NYSP Trooper Brian Falb Laid To Rest in Plattsburgh

PLATTSBURGH, NY - New York State Trooper Brian Falb, of Morrisonville, served his whole career in Plattsburgh but lent his hand when others across the state needed him.

The father of four was laid to rest Monday after a hard fought battle with brain cancer.

As the people in his life tell it, Trooper Falb was a man you wanted to know.

“Brian was the friend you could always count on to be there,” said Alesia Terry, a cousin of Trooper Falb’s wife, during a eulogy.

“Great sense of humor, right up until his last days. The people that were around him really felt connected and he was able to connect with people at a moment's notice,” said Major John Tibbitts, NYSP Troop B Commander.

He’s described as a doting husband, a connected father and an impassioned state trooper.

“He was so proud to be a state police officer. Putting that uniform on was one of the best times of his day,” said Terry.

“He was dedicated. His coworkers looked up to him as a leader, loved him,” said New York State Police Superintendent George Beach II.

Trooper Falb spent 18 years in Plattsburgh as a state trooper but ventured throughout the state when duty called, including after Hurricane Sandy hit in 2012.

“He made the trip to Long Island. He was an integral part of the Dannemora manhunt and he served multiple tours at Ground Zero,” said Superintendent Beach.

It was that dedicated search and rescue effort after 9/11 that his family says lead to a stage four brain cancer diagnosis last year.

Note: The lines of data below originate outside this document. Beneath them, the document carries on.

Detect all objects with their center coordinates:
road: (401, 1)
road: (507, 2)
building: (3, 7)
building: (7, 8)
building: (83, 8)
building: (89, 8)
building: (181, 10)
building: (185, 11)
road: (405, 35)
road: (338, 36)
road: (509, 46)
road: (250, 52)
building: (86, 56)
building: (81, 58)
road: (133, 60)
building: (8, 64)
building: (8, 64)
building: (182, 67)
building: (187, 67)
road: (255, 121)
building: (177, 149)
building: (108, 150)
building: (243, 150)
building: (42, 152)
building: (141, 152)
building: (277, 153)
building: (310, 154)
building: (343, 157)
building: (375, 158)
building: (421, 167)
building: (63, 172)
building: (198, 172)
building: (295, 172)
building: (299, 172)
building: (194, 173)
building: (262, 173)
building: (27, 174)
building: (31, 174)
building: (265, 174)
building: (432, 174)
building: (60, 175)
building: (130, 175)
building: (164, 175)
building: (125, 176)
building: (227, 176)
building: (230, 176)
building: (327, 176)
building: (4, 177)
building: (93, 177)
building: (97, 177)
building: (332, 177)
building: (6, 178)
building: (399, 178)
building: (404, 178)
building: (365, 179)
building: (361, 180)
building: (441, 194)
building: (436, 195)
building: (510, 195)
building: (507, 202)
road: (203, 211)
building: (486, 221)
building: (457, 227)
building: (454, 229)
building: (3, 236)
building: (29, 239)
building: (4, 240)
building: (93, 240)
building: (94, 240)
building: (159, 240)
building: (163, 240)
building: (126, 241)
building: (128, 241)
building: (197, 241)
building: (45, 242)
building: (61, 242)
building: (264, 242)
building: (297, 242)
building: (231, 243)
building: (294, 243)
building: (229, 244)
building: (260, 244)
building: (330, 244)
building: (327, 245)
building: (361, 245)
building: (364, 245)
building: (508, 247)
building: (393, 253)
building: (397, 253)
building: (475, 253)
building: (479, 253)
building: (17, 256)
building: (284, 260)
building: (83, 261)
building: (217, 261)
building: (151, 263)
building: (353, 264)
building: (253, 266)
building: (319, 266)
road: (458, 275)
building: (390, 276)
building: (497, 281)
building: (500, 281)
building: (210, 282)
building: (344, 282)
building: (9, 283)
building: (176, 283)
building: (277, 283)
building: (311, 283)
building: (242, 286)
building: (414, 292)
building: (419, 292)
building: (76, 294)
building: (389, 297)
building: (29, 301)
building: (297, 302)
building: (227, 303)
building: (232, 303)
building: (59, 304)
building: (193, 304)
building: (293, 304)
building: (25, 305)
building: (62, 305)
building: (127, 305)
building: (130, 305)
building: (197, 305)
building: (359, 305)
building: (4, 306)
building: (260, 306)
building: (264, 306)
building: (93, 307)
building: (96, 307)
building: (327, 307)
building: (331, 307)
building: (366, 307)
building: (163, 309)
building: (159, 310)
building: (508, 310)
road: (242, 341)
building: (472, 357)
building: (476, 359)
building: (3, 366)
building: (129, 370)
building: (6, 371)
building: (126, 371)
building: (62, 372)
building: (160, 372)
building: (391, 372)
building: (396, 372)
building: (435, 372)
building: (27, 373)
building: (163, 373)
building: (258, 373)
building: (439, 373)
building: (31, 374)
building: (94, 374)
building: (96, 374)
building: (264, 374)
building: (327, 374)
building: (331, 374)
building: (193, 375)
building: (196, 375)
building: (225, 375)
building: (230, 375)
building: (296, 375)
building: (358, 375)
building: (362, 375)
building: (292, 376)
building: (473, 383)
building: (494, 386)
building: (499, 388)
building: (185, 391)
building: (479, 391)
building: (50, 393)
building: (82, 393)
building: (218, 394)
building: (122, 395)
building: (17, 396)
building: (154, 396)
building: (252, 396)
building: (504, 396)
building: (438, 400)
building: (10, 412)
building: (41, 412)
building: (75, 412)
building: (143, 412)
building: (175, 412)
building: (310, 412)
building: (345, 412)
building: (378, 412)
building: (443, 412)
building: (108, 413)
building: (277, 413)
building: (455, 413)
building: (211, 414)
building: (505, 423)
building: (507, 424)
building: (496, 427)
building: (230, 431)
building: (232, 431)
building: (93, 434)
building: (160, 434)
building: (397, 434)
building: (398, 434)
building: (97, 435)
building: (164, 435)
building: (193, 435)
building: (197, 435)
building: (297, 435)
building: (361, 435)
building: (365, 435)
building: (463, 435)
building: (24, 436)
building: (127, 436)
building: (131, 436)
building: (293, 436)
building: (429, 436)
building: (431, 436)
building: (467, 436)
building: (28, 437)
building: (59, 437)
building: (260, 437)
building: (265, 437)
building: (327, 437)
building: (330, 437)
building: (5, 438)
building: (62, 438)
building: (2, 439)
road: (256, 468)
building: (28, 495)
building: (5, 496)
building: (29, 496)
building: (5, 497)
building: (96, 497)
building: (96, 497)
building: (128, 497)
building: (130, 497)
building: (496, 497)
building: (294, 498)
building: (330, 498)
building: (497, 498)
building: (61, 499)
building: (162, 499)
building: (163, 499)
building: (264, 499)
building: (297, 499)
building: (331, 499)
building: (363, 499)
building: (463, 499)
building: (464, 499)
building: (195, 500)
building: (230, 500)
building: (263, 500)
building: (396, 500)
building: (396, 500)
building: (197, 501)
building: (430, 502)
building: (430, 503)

“Cancer did not define Brian nor did it break his spirit. He never gave up hope and remained fighting like a trooper right up until the very end. Brian's concern was not of himself but his children and Mary,” said Terry. "The last memory of Brian that will be with me forever is him playing with Mary's hair and rubbing her back as he clung to this life. Always wanting to show her the love, admiration and appreciation that he will forever have for her."

Trooper Falb and his wife, Mary, share three daughters and a young son.

At the funeral in Plattsburgh Monday, speakers read statements on behalf of each of the children:
“My dad was my first love, my first hero and my first loss.”

"I'm thankful of having so many memories of him that will carry with me forever.”

"I'm definitely going to miss hearing his voice in the crowd at every game."

"He was the best father, the best friend and the best example his son would ever have."

Falb, 47, is now the fourth New York state trooper to die from an illness related to their work at the World Trade Center site after 9/11.

"Other agencies are going through it at a greater rate than we are, with the World Trade Center related illnesses. While we're here today to remember Brian, don't forget all the other cops and emergency services workers that are going through the same thing,” said Major Tibbitts to reporters.

New York’s Lieutenant Governor Kathy Hochul, along with law enforcement officials from several states including Vermont, New Jersey, North Carolina and California, attended Monday’s services.

In a statement, Vermont State Police Major Rick Hopkins wrote: “The Vermont State Police honor New York State Police Trooper Brian Falb’s many years of service to the people of New York, and wish to express our deepest sympathies and condolences to Brian’s family for their loss.”